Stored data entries
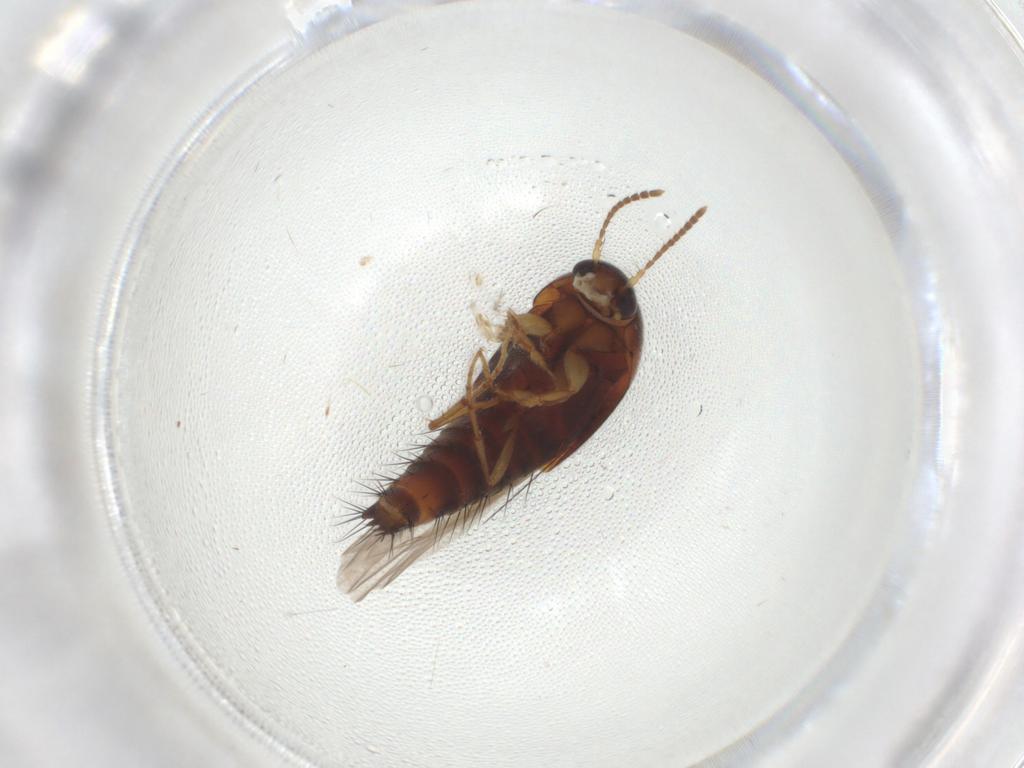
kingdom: Animalia
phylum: Arthropoda
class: Insecta
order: Coleoptera
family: Staphylinidae
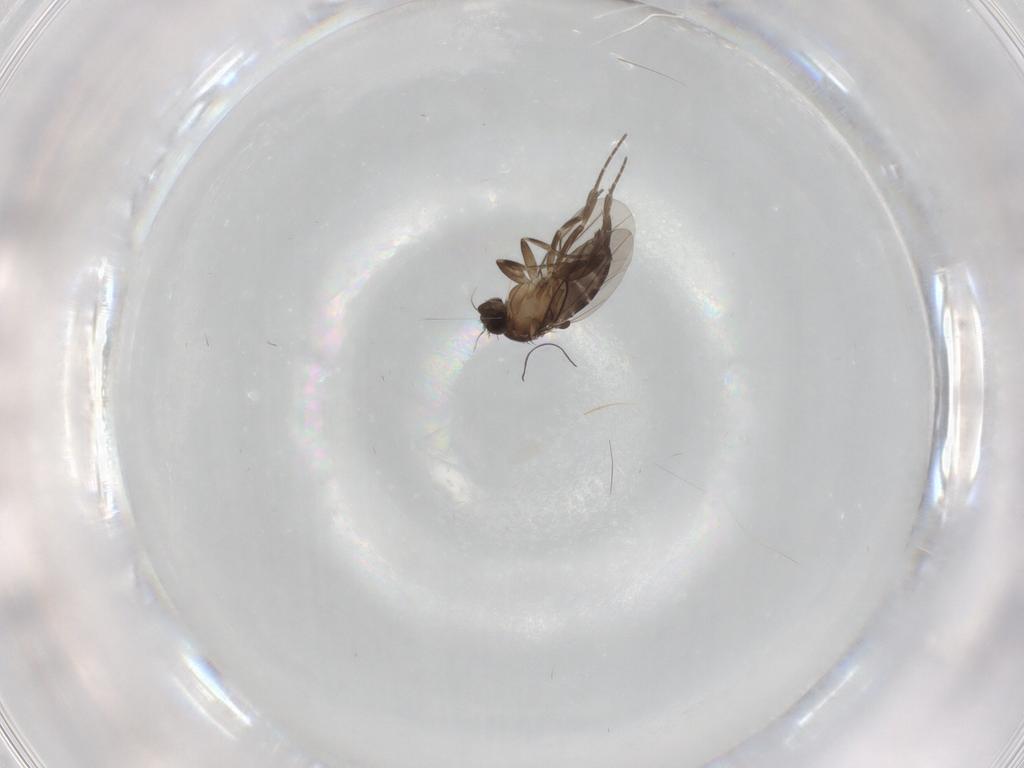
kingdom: Animalia
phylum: Arthropoda
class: Insecta
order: Diptera
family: Phoridae
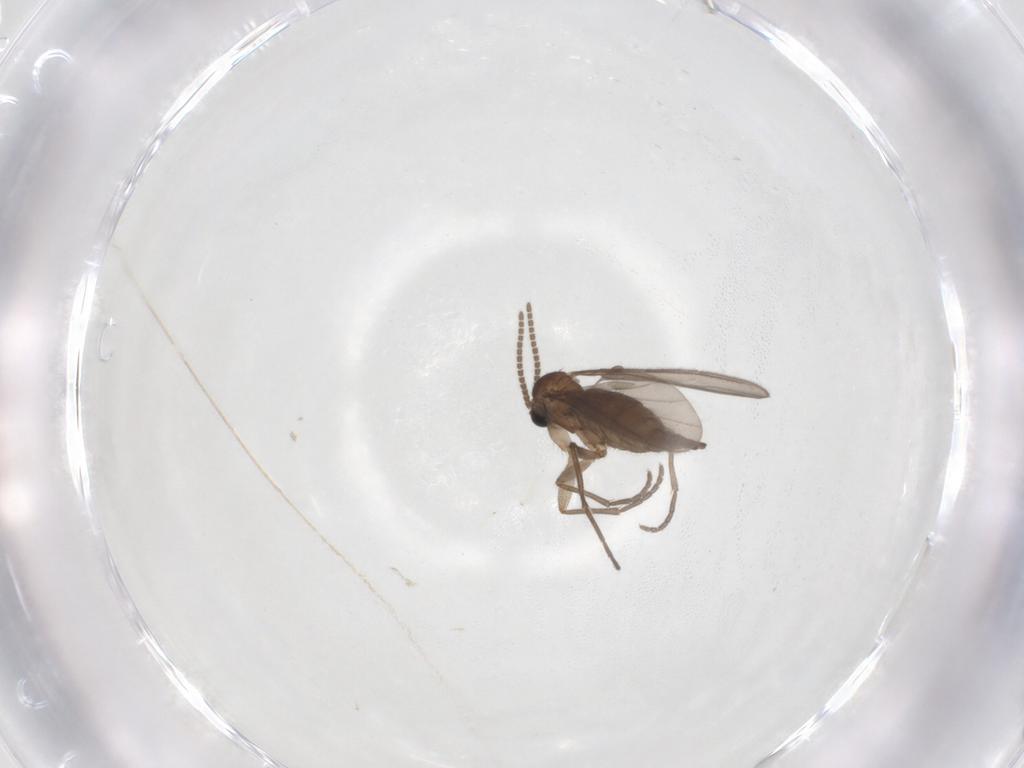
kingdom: Animalia
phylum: Arthropoda
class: Insecta
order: Diptera
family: Sciaridae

Written instruction:
Rewrite the lines of every row, substituting "division" for "phylum" and keeping everything else the same. Omit the pictures.

Solution:
kingdom: Animalia
division: Arthropoda
class: Insecta
order: Coleoptera
family: Staphylinidae
kingdom: Animalia
division: Arthropoda
class: Insecta
order: Diptera
family: Phoridae
kingdom: Animalia
division: Arthropoda
class: Insecta
order: Diptera
family: Sciaridae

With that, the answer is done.